Page text Start Marker
Compared to other cuisines, Japanese food is usually more expensive.
Even the not-so-good ones – those Japanese fastfood joints, eat-all-you-can spots and fusion restaurants with their Western-type sushi and over-the-top décor – charge a bit higher than, say, their Chinese or Italian counterparts.
It is, indeed, a sad truth. Here in Metro Manila, you’re always running the risk of spending too much for stinky sashimi, oily tempura or rolls topped with random ingredients.
Here’s one restaurant, however, that has never failed to please.
Nihonbashitei, located at Arnaiz Avenue (formerly Pasay Road), has been my favorite Japanese restaurant for quite some time now.
The place screams Japanese without trying too hard – it’s no surprise that most of its patrons are non-English speaking Japanese men who order a tray of assorted sushi with beer, or a bowl of piping hot ramen (Chinese-style wheat noodles in meat- or fish-based broth).
Page text End Marker
What needs to be done.
Pick up the piece on the Nihonbashitei restaurant above from its last sentence and keep writing it in the same voice.
Dataset section Start Marker
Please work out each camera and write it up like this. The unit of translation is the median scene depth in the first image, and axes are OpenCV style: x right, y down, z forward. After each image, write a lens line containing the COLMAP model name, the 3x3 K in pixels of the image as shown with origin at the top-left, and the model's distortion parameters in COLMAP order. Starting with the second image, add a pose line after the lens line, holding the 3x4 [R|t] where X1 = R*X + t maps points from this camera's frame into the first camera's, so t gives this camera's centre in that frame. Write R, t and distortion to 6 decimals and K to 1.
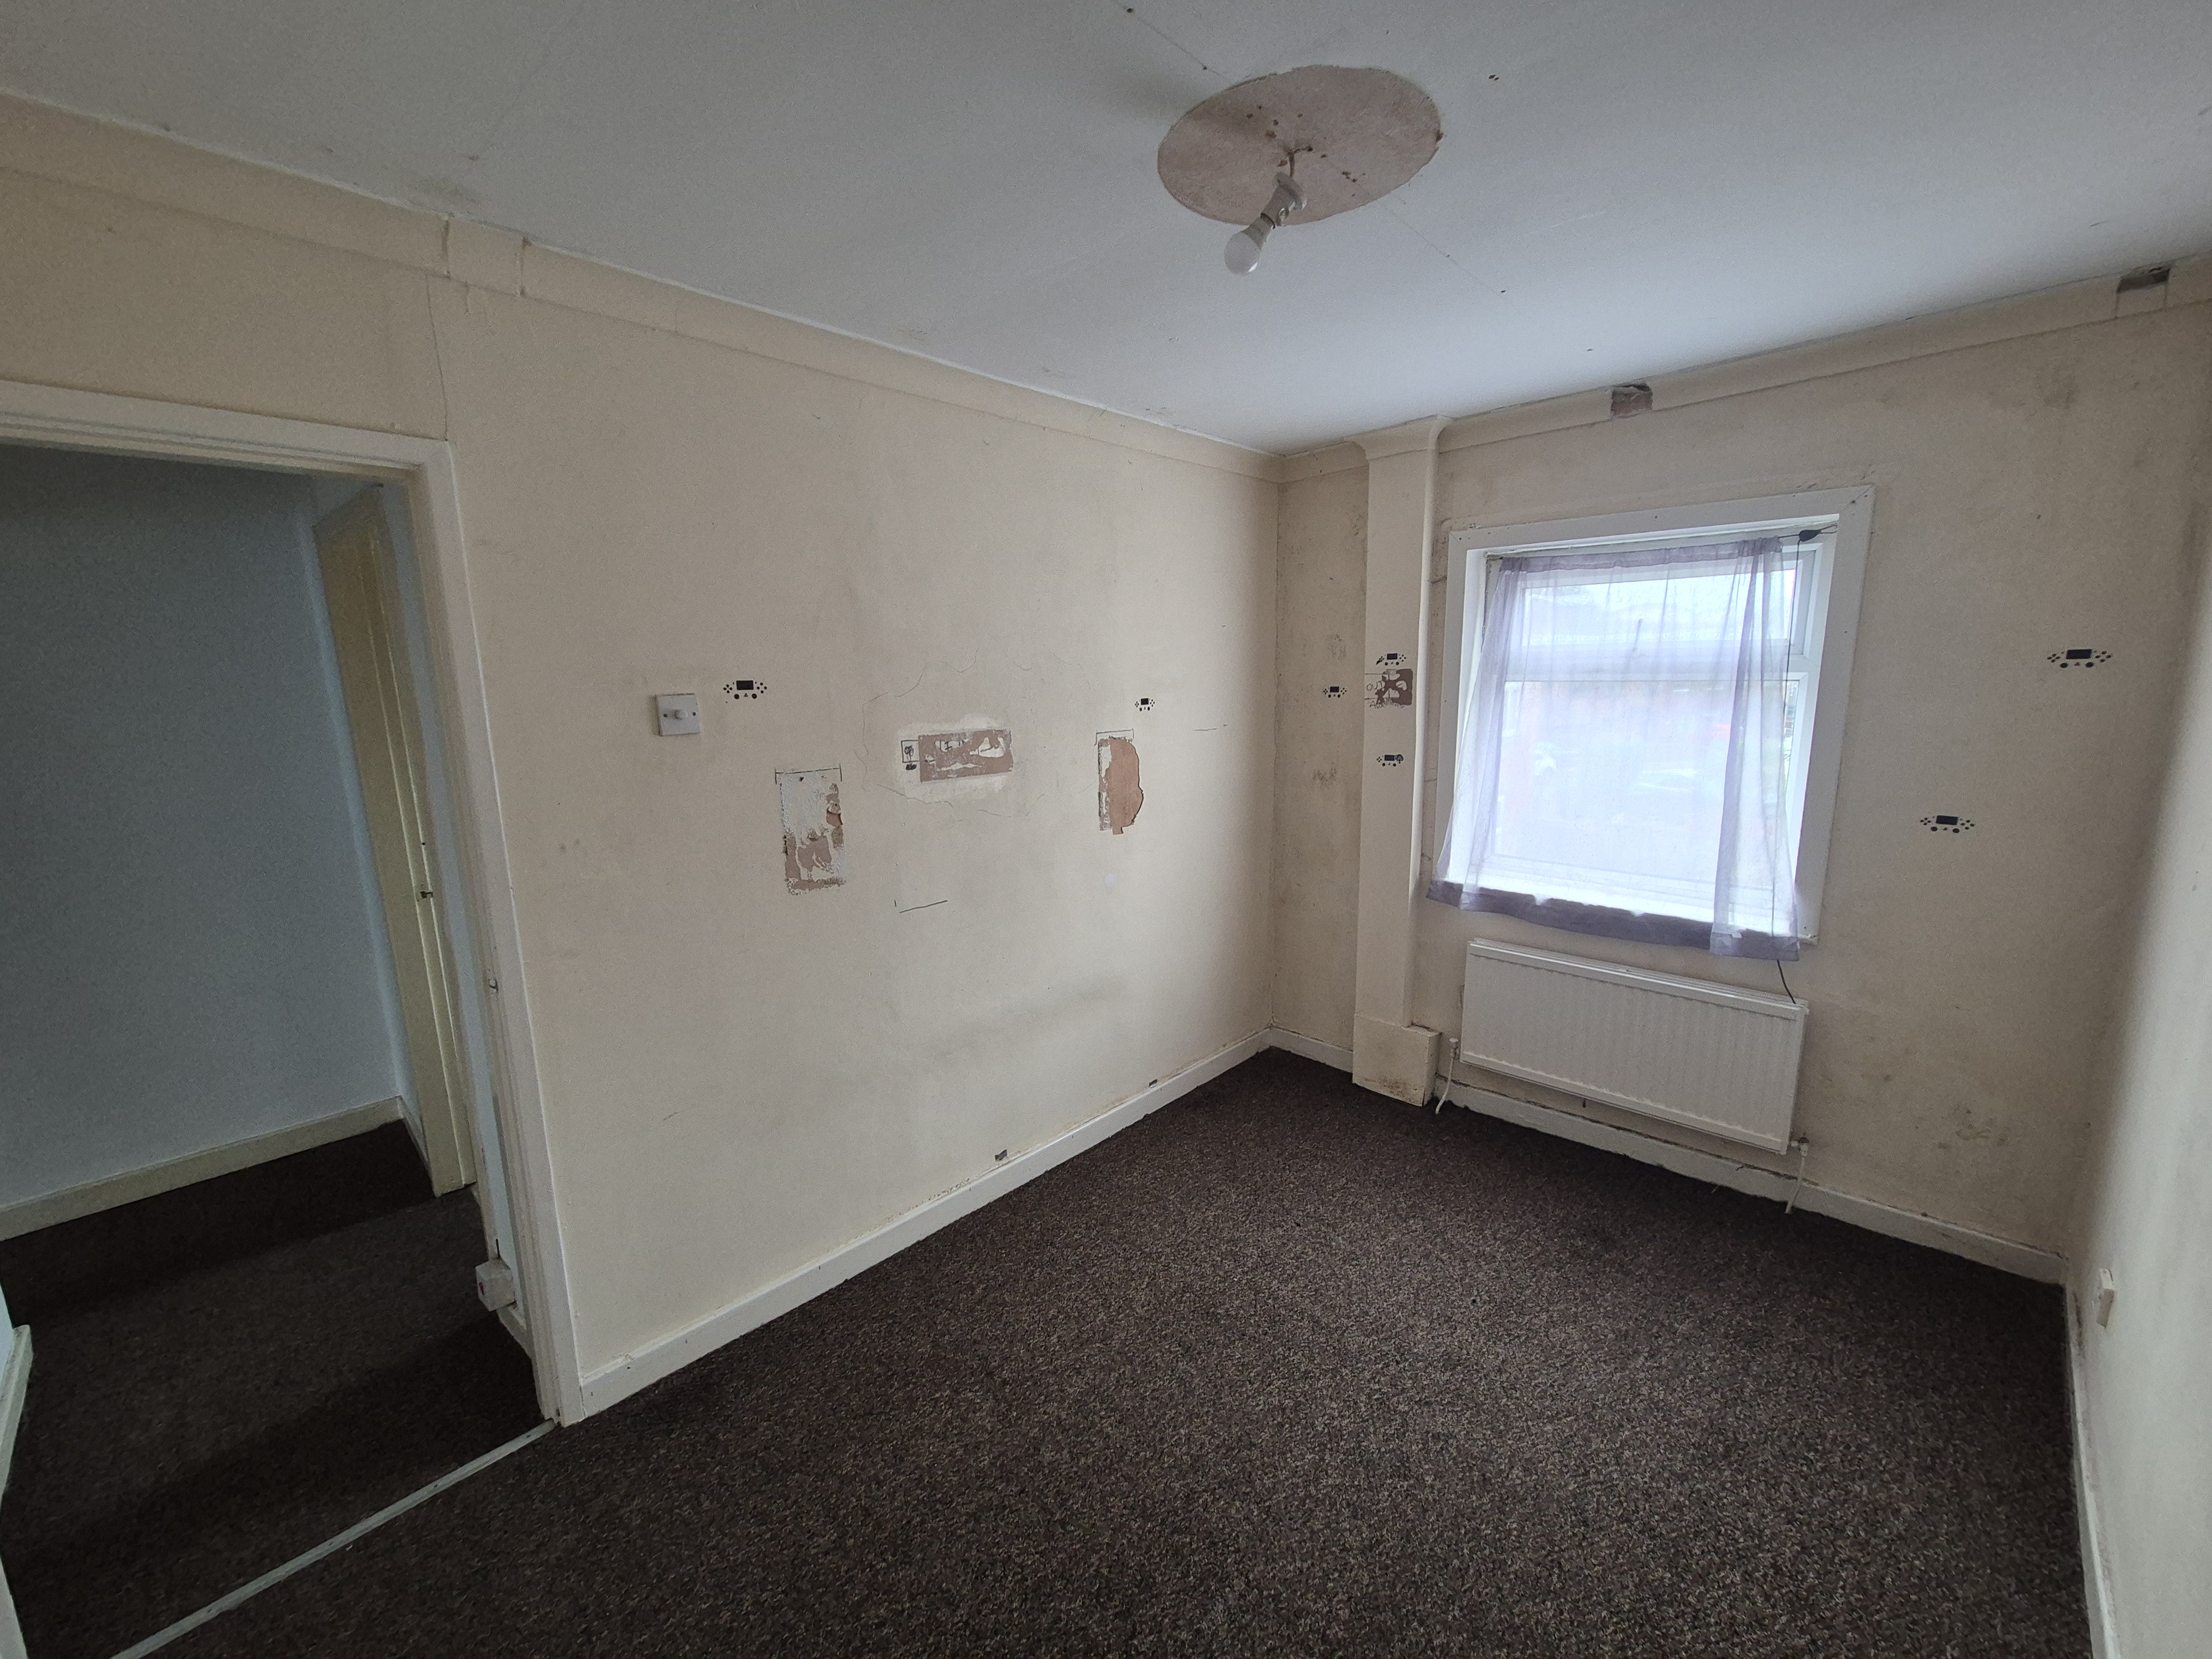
Dataset section End Marker
Task answer.
The prices are quite reasonable, too, considering the quality of the food being served.
Be warned, though – Nihonbashitei is usually packed, especially at night and during weekends, so you may end up standing at the entrance of the restaurant for minutes to get a table.
So if you’re planning to eat there, make a reservation first.
Nihonbashitei is divided into 2 areas – the first floor, which serves traditional Japanese fare; and the second floor, which is the teppanyaki (dishes cooked in an iron plate) room, though I haven’t tried that one yet.
The first floor’s interiors are fairly simple – brown cushion seats at the bar, plain wooden chairs and tables in the middle, and private rooms separated from the rest of the place by sliding doors and glass windows.
There’s also a common room where customers are required to remove their footwear – here, you are welcomed by low tables and round cushions on the floor.
At the other end of Nihonbashitei’s first floor are clean and well-kept restrooms, a sign of a good restaurant.
As Anthony Bourdain would say, if people running a restaurant can’t keep it clean, you can imagine what their kitchen, hidden away, looks like.
Just looking at the menu will give you an idea of what kind of food to expect in Nihonbashitei.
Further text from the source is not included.